§ Exercise requirements: Print the rows between the line holding "How many interior" and the line holding "What is the", inclusive, with no changes.

:::::

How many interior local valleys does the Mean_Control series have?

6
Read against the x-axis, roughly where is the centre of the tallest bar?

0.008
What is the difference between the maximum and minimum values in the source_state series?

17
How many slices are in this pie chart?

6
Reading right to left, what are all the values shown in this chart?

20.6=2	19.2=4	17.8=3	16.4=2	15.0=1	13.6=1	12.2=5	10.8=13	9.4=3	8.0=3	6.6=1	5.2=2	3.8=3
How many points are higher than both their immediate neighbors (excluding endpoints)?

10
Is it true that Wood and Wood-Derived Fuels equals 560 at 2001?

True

:::::

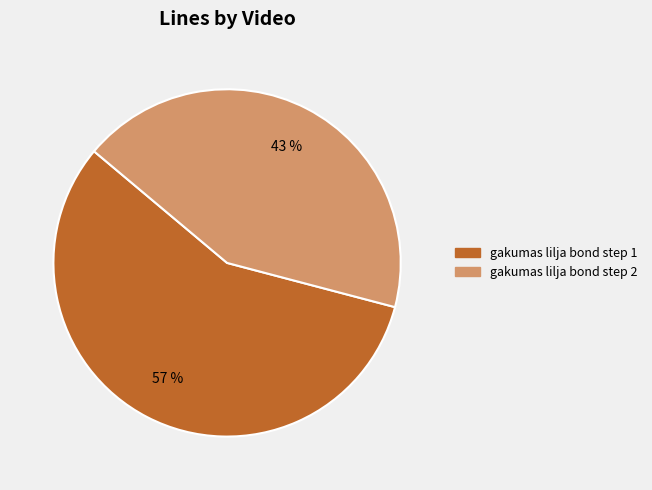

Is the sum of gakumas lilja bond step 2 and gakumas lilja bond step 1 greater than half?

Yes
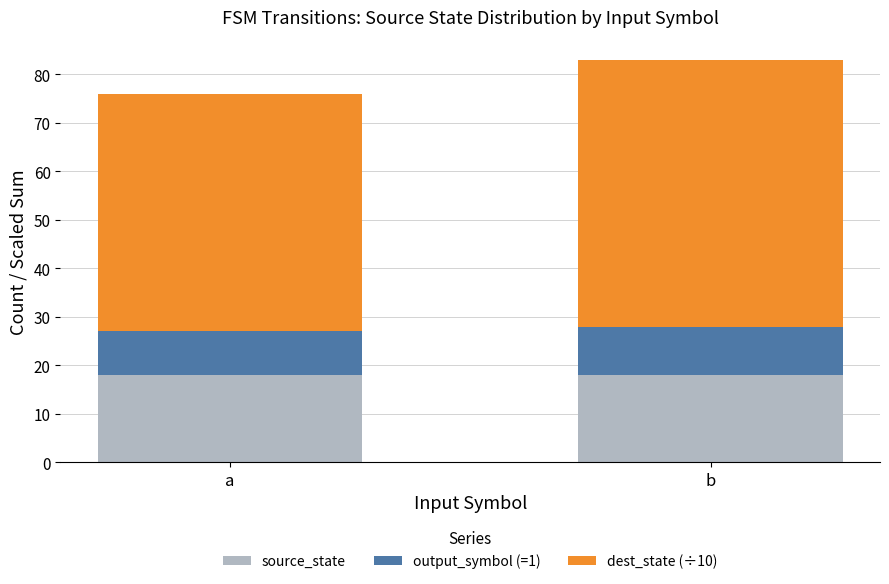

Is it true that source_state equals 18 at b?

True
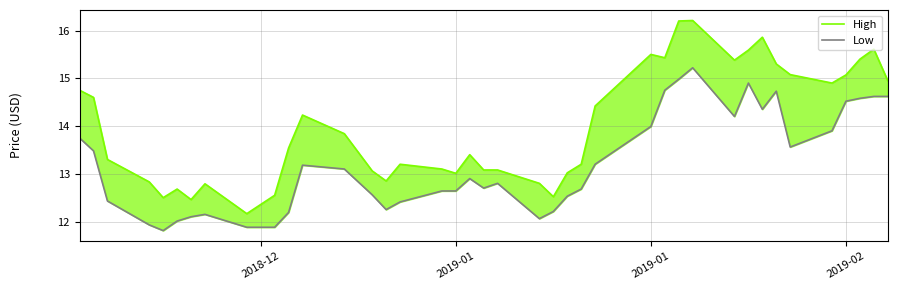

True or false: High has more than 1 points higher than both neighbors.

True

:::::

§ Answer section:
How many interior local valleys does the Mean_Control series have?

6
Read against the x-axis, roughly where is the centre of the tallest bar?

0.008
What is the difference between the maximum and minimum values in the source_state series?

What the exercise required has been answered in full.